Just some acknowledgement of this self-evident fact would increase Mubarik's credibility immeasurably among non-Muslim readers of her letters.
Peter Wilson, Thornhill Grove, Calverley.
SIR - Re the quote from Council officer Richard Wixey on the matter of delay in fridge removal (T&A, August 7). In fact the regulation emanates from the European Union and successive English governments have been daft enough to rubber stamp various regulations from this source.
T Hill, Harbour Crescent, Bradford 6.
SIR - John Tudor's reply to my letter concerning the financing of Bradford Bulls by Bradford ratepayers was printed on the same day as two letters from elderly ratepayers concerned that their homes were to be closed because the Council cannot (or will not) support them.
How on earth can Mr Tudor and other Bulls supporters justify the spending of our money to prop up a professional sports club when old people's homes are being closed, schools shut down, and the centre of the town continues to fall into disrepair and is abandoned at dusk because of the danger of muggings.
As for the comment about Trevor Foster, I knew Trevor in the 1960s and the majority of his good work with the youth of the city was through the Police Boys Club in Walker Drive, where he spent many hours in youth work.
There is no justification in using more than £5 million of public money to prop up a club that as World Champions should have no problems supporting both itself and its own ground.
Tony Kenny, Ronald Drive, Bradford 7
SIR - There have recently been several letters in your paper, singing the praises of the BRI, to which I should like to add my voice.
My husband has recently spent two weeks on Ward 9, having been rushed in as an emergency. We were both impressed by the prompt arrival of the ambulance, and the efficiency of the paramedics, also the staff in casualty.
As for Ward 9: the hard-working nurses, so caring, efficient and pleasant, the doctors likewise. And the food was excellent.
The BRI is second to none, and we are privileged to have it in Bradford.
Mrs A E Taylor, Glenside Road, Windhill.
SIR - Re your report in the T&A (August 6) headed "Cattle grid probe after driver hurt," I was amazed to read that the police officers who attended the scene were able there and then to say that it wasn't the driver's fault.
I think Sgt Roger Birkett's comment most apt: "Most things are safe if you are driving at an appropriate speed."
I know that I, and I'm sure many others drive too quickly over cattle grids. I'll take more care from now on, if only for the car's sake!

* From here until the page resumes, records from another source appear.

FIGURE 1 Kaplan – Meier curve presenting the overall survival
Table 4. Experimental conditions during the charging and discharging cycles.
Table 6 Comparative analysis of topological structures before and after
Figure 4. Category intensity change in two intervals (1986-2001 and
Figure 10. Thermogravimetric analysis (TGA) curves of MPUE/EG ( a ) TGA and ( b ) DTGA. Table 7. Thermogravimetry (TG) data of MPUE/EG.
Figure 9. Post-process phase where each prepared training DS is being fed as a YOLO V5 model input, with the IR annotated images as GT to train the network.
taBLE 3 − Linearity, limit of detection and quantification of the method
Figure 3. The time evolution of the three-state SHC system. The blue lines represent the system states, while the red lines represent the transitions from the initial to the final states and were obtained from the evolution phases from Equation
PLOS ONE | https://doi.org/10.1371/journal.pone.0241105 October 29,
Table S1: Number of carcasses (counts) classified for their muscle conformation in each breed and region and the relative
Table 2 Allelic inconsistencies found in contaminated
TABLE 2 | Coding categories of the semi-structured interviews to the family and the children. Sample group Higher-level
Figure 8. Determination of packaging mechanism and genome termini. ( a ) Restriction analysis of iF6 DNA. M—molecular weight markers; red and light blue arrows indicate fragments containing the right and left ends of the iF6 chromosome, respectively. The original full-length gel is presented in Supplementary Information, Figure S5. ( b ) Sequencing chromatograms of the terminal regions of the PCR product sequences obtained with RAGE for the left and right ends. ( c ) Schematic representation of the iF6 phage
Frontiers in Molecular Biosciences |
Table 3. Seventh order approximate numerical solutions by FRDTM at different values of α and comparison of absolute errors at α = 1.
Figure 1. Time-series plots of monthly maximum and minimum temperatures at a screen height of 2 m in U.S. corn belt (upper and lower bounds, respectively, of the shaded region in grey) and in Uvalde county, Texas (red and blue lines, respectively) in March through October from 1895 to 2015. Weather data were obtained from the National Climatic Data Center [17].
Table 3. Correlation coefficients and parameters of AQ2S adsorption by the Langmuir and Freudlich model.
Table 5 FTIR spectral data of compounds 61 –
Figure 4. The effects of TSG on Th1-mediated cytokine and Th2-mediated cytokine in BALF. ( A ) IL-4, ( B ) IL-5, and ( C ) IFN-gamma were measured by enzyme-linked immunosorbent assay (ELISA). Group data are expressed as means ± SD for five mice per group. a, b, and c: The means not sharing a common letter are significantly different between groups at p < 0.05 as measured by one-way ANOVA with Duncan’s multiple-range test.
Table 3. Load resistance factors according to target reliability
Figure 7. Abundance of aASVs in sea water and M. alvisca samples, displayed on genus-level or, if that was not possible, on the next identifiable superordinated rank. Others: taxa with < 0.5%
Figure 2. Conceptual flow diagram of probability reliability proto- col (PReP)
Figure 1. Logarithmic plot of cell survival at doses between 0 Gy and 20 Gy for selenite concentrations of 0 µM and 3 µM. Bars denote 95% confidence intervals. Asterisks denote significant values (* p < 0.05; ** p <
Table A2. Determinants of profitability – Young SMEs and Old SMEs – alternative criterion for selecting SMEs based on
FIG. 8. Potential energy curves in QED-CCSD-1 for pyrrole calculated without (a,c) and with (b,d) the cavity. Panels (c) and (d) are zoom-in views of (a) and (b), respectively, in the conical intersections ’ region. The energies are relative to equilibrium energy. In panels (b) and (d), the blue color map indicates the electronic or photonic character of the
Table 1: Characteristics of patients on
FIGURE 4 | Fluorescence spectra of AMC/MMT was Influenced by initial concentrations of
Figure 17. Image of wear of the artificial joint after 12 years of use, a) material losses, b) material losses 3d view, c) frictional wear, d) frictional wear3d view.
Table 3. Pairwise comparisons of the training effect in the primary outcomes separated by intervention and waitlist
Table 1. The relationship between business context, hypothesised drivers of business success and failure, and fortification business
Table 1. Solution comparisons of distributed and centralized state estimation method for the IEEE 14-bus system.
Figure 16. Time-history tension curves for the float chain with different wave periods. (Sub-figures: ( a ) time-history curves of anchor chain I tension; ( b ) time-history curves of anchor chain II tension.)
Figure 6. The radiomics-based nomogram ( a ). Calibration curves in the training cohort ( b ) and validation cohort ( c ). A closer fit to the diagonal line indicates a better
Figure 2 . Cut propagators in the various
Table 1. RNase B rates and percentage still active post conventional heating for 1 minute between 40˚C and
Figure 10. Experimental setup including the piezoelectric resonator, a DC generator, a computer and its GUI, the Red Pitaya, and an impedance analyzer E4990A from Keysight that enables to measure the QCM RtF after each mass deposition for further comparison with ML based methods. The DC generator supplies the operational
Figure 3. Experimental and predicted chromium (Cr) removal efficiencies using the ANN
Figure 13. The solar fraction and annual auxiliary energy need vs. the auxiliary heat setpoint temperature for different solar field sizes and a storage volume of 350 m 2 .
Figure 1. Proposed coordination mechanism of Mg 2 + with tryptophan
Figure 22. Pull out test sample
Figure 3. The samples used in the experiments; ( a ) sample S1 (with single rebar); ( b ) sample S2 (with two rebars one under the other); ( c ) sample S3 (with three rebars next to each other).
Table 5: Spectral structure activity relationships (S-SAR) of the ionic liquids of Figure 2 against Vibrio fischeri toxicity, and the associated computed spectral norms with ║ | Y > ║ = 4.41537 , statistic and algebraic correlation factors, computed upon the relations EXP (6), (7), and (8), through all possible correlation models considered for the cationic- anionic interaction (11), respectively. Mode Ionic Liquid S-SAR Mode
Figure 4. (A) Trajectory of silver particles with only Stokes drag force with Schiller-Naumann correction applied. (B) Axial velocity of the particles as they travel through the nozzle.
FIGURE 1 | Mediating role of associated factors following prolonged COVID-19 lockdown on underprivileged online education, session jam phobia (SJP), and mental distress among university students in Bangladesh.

P E Bird, Nab Wood Crescent, Shipley.
SIR - I couldn't agree more about the menace of the pigeons in Bingley's Myrtle Walk. I have spoken to people I have seen feeding them there. There has always been an indignant response, implying the poor little things need food.
They are wild creatures quite capable of finding their own food. These misguided people should feed them in their own gardens if they are so eager to do so.
Perhaps they will then get fed up with the mess they leave behind.
Mrs M Cook, Hall Bank Drive, Bingley.